Entries shown section start

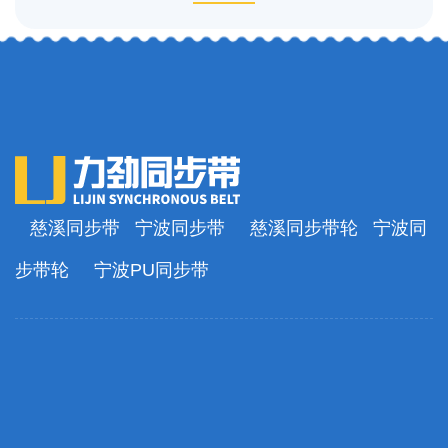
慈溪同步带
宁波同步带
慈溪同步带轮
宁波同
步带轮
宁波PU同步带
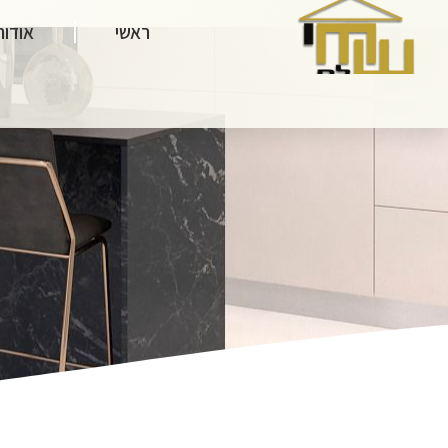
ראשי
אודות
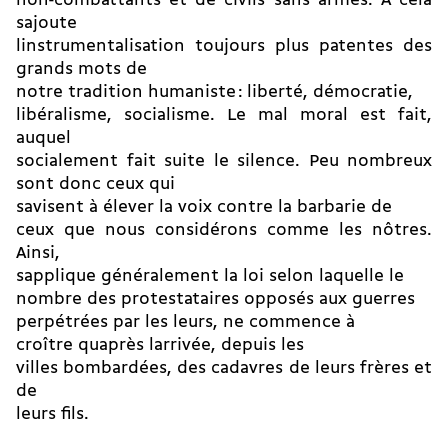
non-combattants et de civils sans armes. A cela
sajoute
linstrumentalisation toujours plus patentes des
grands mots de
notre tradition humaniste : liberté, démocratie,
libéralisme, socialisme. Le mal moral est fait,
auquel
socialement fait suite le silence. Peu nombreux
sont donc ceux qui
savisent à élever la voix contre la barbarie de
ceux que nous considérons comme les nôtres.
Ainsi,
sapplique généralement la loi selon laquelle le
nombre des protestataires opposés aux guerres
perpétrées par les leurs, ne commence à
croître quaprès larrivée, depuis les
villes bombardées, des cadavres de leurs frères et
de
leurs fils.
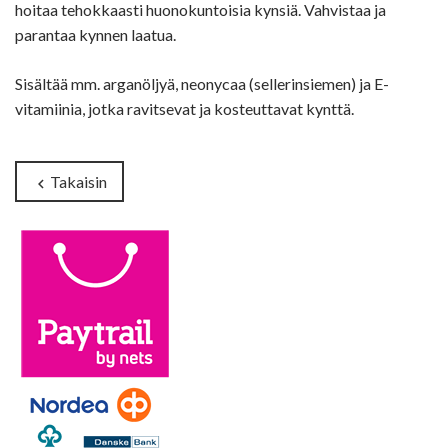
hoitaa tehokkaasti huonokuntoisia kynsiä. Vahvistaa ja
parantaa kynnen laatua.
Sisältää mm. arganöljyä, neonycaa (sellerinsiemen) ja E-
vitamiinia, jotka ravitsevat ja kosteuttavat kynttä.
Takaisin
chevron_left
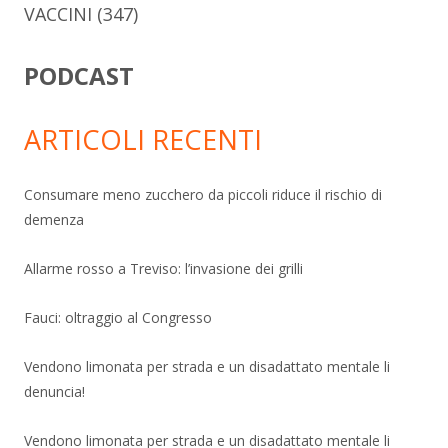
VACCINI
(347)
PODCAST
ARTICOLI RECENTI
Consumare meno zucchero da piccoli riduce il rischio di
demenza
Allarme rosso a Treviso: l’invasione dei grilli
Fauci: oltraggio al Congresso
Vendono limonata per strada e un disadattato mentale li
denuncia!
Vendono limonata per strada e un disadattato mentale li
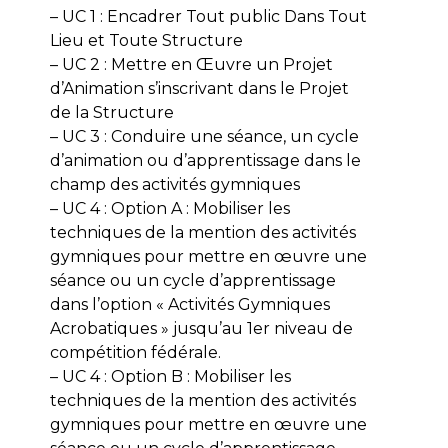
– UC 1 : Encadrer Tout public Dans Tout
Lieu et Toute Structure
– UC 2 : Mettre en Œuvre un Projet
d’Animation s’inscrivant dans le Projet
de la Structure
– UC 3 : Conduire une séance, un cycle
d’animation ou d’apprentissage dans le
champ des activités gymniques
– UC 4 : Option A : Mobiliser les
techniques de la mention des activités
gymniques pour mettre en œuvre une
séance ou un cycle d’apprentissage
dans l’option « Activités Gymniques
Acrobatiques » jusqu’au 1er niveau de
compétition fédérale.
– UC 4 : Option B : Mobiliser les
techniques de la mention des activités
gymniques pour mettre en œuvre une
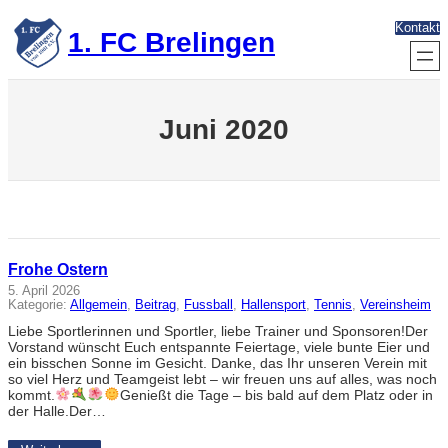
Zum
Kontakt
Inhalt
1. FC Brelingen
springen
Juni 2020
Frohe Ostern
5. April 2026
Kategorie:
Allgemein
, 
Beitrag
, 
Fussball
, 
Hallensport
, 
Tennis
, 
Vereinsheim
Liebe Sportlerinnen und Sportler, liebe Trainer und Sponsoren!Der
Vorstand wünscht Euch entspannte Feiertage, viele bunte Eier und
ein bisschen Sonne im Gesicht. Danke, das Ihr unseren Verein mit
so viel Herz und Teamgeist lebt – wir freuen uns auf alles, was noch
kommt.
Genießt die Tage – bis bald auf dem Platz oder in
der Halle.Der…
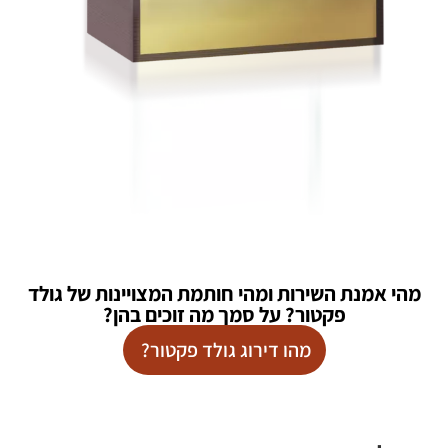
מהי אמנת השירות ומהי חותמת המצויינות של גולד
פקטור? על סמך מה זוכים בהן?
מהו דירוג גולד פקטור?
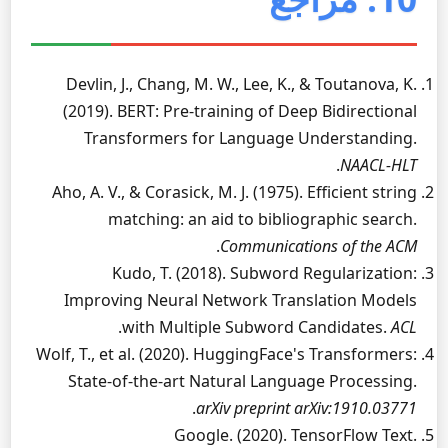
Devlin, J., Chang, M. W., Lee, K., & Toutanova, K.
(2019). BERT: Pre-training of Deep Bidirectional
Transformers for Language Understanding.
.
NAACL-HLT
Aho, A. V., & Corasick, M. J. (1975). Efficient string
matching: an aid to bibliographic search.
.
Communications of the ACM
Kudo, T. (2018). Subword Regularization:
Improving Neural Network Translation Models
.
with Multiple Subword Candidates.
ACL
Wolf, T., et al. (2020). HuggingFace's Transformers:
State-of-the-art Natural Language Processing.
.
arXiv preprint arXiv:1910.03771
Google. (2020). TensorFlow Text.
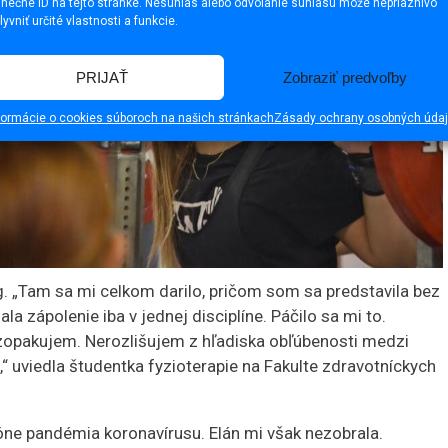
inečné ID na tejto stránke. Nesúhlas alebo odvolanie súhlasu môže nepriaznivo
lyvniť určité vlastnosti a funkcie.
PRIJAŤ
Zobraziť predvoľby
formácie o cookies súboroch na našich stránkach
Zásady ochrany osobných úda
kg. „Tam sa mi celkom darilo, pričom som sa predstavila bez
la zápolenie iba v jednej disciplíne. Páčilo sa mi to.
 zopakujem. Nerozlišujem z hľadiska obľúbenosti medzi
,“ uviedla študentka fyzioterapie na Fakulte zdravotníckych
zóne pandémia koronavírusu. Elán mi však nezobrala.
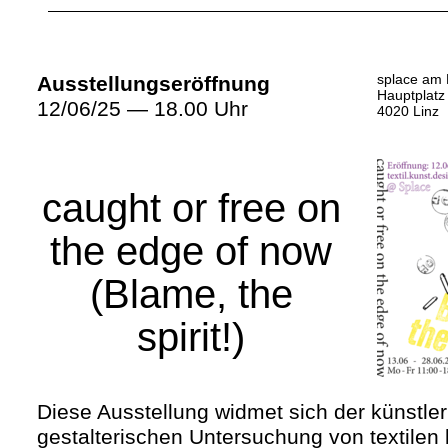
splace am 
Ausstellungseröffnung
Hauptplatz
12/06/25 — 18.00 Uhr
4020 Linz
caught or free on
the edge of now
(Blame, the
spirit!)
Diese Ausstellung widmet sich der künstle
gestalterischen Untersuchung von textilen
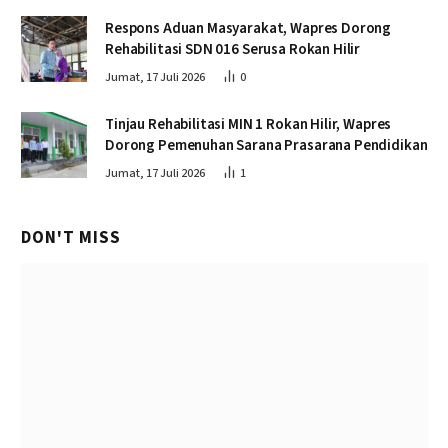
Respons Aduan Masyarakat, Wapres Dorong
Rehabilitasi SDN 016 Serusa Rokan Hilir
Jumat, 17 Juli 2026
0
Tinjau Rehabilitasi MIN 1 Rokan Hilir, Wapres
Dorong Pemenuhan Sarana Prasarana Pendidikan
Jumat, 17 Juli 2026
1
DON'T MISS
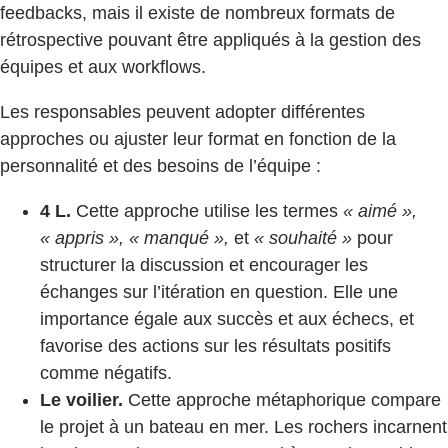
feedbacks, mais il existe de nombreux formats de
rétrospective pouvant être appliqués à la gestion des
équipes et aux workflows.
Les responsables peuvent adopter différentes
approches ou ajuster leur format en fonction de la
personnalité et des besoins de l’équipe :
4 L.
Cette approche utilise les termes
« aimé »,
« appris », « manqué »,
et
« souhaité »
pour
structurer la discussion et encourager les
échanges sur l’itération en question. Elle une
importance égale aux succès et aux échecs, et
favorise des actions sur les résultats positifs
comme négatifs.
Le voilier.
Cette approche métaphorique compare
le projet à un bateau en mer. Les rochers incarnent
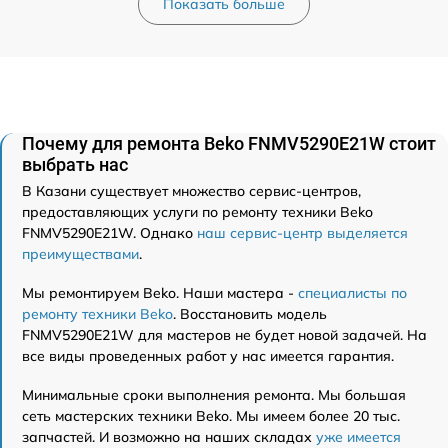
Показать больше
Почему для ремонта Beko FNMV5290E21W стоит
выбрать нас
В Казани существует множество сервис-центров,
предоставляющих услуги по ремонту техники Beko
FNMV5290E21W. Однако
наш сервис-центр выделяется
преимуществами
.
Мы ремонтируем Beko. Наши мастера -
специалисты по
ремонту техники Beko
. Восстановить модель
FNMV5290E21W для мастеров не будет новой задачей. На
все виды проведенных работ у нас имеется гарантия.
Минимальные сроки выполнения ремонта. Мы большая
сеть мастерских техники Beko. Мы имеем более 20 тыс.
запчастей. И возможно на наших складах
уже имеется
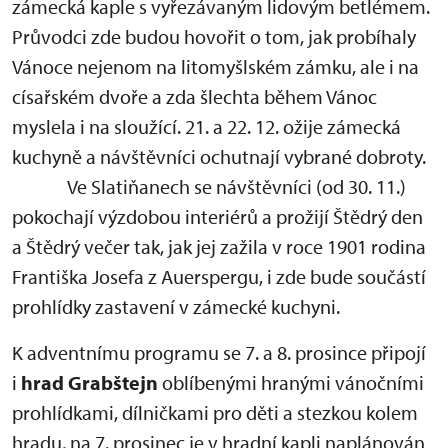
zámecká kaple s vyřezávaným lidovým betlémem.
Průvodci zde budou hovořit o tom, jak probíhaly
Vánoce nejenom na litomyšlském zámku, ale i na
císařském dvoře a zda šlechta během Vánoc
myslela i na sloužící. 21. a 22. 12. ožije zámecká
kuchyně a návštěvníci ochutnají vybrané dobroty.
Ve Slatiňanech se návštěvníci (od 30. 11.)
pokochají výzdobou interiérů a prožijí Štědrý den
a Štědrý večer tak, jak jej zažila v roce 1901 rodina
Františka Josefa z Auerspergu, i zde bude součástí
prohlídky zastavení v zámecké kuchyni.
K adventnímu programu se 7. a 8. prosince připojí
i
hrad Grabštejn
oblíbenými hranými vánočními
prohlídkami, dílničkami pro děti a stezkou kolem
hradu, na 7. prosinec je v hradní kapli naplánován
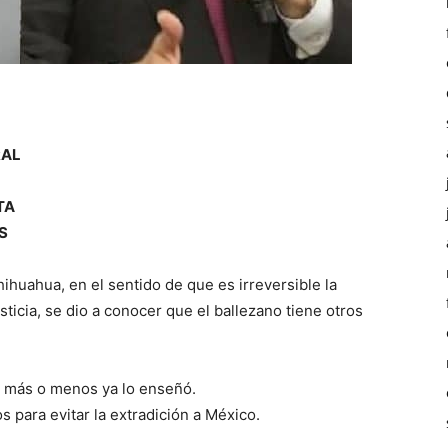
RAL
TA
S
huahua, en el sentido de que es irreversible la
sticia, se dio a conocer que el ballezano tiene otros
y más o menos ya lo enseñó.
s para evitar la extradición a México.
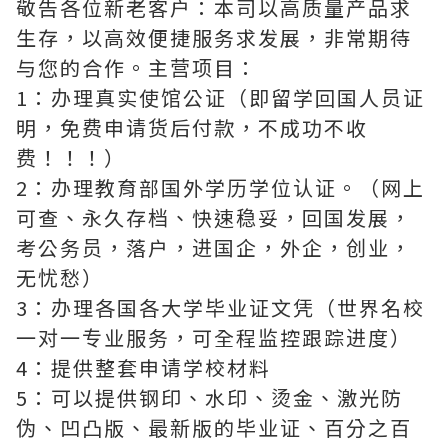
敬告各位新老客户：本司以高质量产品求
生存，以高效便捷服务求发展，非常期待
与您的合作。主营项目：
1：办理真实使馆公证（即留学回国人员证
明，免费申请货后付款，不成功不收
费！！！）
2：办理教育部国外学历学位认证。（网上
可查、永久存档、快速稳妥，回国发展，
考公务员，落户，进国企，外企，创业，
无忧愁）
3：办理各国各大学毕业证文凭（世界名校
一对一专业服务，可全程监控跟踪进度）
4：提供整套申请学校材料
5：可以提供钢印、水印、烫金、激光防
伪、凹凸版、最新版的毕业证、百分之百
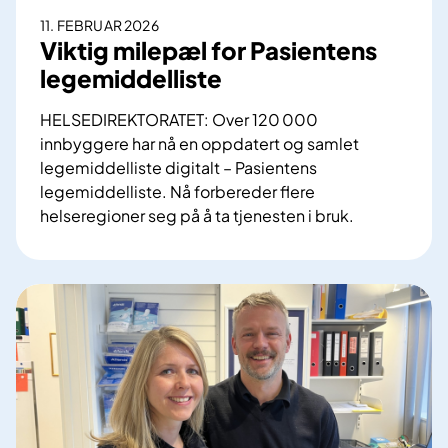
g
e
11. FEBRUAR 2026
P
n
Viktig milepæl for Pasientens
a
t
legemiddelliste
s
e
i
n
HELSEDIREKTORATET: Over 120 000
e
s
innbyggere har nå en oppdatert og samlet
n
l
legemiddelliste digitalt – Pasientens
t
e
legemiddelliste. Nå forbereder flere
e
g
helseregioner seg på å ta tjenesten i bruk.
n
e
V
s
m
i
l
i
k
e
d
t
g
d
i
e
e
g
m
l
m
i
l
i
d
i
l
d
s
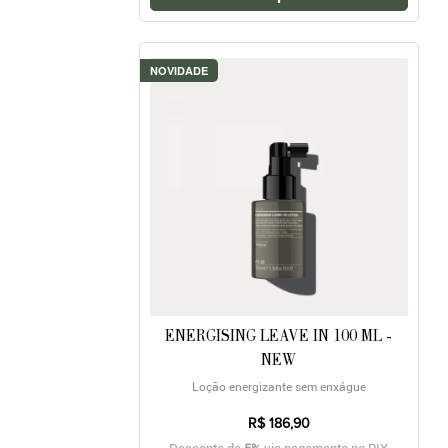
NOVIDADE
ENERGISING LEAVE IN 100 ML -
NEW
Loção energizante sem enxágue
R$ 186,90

Entries shown section end

Exercise. What you return must be the lines above that run from the line with "Kudo, T. (2018)." to the line with "arXiv preprint arXiv:1910.03771", inclusive, each copied exactly.

Answer for this exercise.
Kudo, T. (2018). Subword Regularization:
Improving Neural Network Translation Models
.
with Multiple Subword Candidates.
ACL
Wolf, T., et al. (2020). HuggingFace's Transformers:
State-of-the-art Natural Language Processing.
.
arXiv preprint arXiv:1910.03771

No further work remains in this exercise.